- [Material provided]

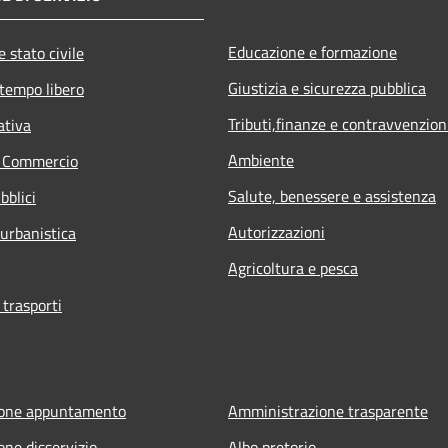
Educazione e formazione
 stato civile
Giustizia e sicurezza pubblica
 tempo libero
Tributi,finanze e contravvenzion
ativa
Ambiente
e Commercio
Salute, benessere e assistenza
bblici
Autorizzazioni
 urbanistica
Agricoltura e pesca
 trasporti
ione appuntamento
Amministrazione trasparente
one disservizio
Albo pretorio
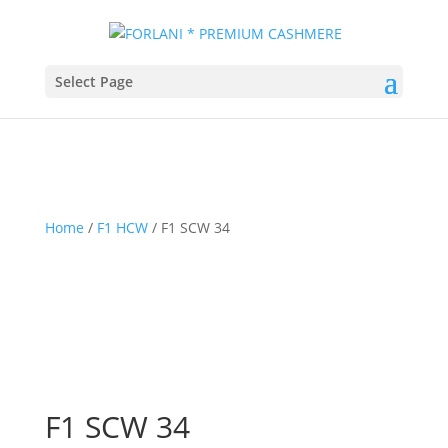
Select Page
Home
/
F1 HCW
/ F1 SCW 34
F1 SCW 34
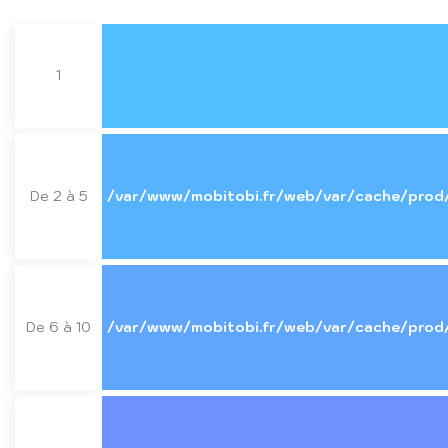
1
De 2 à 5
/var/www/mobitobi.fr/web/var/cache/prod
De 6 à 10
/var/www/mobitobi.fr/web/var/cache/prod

...

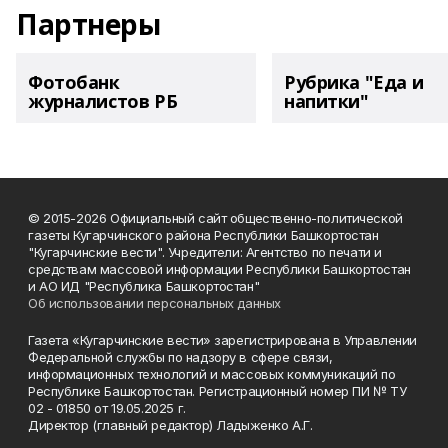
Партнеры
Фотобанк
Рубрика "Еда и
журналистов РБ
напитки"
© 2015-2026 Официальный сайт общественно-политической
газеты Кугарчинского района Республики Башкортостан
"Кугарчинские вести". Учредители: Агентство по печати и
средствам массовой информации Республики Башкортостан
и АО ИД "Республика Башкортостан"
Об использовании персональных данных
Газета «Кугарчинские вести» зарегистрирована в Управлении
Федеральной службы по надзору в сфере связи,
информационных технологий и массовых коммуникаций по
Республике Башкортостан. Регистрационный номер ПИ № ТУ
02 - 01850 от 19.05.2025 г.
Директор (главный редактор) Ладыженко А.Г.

...

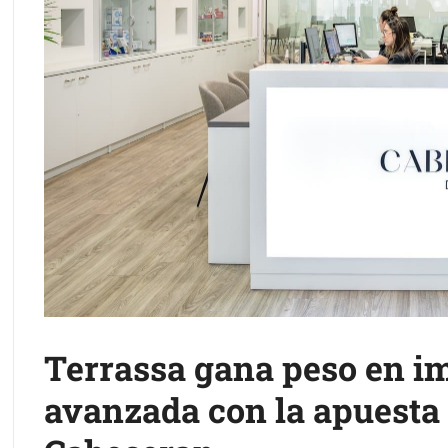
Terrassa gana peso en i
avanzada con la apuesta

- [Description of the task] Search the listing above for "Кугарчинские" and copy every line that holds it.

- [Answer to this problem]
"Кугарчинские вести". Учредители: Агентство по печати и
Газета «Кугарчинские вести» зарегистрирована в Управлении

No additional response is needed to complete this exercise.